A watchman gave a shout from the far end of the yard.
"Uh, oh, here comes the watch," muttered Evic. "Better get out of here."
The young men were arrogant, but they knew better than to be apprehended by the watch. They ran through the gate and on into the long alley that lay between the northern wall of the dragonhouse and the south wall of the stables. The Radusans, Rogo, Evic, Big John, and Kale, the biggest of them all, sprinted for the doors set in that wall. Once there they would mount their horses and soon be back on Foluran Hill.
Taking the alley proved to be a mistake, however for the stable lads had passed the word to the dragonhouse. The young men in the stable were not fond of the young aristocrats from the House of Radusa.
The reception committee was waiting by the time the Radusa boys reached them. In the middle were Swane and Rakama, the biggest boys in the 109th Marneri. With them were most of the unit, excepting Relkin and Manuel, who would probably have disapproved of the whole thing. Swane didn't want to risk telling either of them.
"And where would you fellows be going with clubs and flails in your hands?" said Swane in an innocent voice as he planted himself in their way.
"Get out of my way, you damned orphan bastards!" snarled Kale.
"Oh, and aren't we the haughty men!" said Rakama with a slight smile.
"They think they can beat up a dragonboy from the 109th, and we're not gonna do anything about it," said Jak.
"You'll get yourself seriously hurt if you involve yourself in our affairs," warned Rogo.
"Now, now, don't come all high-and-mighty with us. You just dusted up our friend Curf. You can lower yourself to that, you can lower yourself to this."
Kale suddenly made play with his flail, a rod with iron chain. Swane and the others drew swords and dirks with a clatter of steel.
At the sight of steel in the hands of eight dragonboys, the Radusa boys hesitated.
"Yeah," said Swane. "You don't like that thought, do you?"
"You would hang."
"You wouldn't be there to see it."
The Radusa boys drew back a step. Dragonboys knew how to fight with edged weapons and they had no intention of getting gutted by these orphan bastards.
"That's right, you think about it. And then think about this. One of you has to fight one of us. Bare-handed. That's all."
Kale looked to Rogo and Big John. Their cousin Evic grinned. "One of you to fight Kale, eh?"

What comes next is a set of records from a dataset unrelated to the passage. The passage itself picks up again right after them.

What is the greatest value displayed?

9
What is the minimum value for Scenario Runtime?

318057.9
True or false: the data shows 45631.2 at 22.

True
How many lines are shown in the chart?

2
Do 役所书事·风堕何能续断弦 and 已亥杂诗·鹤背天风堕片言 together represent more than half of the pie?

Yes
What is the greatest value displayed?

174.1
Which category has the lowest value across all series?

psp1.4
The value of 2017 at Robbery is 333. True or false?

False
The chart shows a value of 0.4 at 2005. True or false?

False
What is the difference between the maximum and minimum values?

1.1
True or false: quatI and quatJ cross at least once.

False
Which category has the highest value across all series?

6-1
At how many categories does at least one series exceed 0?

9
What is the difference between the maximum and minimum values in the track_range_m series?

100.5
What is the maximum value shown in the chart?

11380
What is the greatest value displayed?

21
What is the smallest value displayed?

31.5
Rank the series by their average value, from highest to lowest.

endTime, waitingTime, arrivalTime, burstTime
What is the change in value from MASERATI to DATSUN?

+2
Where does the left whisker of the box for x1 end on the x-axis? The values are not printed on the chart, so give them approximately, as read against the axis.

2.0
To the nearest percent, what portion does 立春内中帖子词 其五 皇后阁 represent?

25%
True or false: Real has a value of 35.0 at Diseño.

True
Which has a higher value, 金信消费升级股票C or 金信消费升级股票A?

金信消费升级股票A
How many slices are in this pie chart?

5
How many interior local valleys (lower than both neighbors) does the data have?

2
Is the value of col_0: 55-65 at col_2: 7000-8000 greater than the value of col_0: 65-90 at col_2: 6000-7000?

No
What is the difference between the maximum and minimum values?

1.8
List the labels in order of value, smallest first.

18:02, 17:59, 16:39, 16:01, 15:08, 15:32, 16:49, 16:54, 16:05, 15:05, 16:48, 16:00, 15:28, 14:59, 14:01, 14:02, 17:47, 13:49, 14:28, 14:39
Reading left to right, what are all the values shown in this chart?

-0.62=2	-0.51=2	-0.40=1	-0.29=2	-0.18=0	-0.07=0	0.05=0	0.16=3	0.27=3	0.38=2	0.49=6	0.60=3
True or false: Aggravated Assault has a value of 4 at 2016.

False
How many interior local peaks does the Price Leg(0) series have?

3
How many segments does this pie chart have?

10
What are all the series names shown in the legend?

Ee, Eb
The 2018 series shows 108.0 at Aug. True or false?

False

Kale was two inches taller than any of them and fifty pounds heavier.
"Who's it to be then?" he said, grinning evilly.
"Me," said Rakama, moving to the fore Swane let him go without a word of comment Though Swane had beaten Rakama in the one real fight between them, he had come to accept that in a fistfight, Rakama was the top boy in the unit Rakama had also been the champion light-heavyweight boxer in the First Legion at the last Legion Games.